In the listing below, print exactly the lines between the line holding "INFORMATION" and the line holding "riminal activity occurred, and", inclusive, and no more.

[[ RECORDS SHOWN, beginning ]]

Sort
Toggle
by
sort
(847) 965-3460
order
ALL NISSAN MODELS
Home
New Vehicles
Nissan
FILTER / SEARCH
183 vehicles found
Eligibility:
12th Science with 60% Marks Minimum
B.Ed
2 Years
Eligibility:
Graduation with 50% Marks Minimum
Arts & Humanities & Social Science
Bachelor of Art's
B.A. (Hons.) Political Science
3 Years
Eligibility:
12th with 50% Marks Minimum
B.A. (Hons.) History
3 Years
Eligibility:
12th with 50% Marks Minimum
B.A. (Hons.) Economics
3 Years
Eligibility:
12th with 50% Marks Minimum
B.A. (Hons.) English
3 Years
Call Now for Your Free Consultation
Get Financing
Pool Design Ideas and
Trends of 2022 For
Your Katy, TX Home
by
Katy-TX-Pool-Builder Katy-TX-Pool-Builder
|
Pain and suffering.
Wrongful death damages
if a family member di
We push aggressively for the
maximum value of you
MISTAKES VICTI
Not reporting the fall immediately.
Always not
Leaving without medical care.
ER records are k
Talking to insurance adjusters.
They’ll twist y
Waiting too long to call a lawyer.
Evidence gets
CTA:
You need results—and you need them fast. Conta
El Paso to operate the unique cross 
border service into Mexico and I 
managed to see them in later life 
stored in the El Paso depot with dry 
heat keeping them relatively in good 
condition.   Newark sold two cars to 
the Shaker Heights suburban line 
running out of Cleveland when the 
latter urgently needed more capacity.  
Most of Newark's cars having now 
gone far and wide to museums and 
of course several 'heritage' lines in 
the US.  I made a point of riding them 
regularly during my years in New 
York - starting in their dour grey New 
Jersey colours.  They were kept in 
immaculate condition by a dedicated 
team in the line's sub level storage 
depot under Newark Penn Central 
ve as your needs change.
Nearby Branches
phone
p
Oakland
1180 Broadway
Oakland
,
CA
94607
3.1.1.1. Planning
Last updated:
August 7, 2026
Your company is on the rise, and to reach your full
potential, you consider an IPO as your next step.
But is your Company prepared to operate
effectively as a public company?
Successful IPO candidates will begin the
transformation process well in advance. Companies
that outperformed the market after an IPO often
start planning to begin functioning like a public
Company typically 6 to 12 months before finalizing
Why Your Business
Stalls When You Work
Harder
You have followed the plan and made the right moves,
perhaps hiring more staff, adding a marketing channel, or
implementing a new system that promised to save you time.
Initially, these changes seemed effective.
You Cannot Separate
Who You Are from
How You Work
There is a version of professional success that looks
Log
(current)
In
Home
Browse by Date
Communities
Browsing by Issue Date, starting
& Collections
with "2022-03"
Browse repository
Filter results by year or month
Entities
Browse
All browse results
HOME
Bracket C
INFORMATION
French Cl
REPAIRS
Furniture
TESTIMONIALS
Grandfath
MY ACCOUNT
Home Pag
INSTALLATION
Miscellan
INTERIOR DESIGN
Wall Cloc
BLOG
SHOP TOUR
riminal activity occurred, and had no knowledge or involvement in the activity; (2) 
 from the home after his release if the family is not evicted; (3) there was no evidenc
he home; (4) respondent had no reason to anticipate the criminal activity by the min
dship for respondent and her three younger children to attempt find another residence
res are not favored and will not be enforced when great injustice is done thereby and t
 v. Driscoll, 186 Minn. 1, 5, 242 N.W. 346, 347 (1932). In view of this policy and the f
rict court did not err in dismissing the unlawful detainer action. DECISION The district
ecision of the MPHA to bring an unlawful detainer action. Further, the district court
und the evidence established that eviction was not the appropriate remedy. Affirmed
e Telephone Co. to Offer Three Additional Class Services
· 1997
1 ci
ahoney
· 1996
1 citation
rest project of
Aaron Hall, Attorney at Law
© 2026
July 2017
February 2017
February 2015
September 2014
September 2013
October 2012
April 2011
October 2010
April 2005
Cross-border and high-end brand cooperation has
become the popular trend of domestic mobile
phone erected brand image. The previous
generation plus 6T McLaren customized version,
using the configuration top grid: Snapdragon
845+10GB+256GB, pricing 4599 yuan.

[[ RECORDS SHOWN, end ]]

▶ _TASK OUTPUT_:
INFORMATION
French Cl
REPAIRS
Furniture
TESTIMONIALS
Grandfath
MY ACCOUNT
Home Pag
INSTALLATION
Miscellan
INTERIOR DESIGN
Wall Cloc
BLOG
SHOP TOUR
riminal activity occurred, and had no knowledge or involvement in the activity; (2) 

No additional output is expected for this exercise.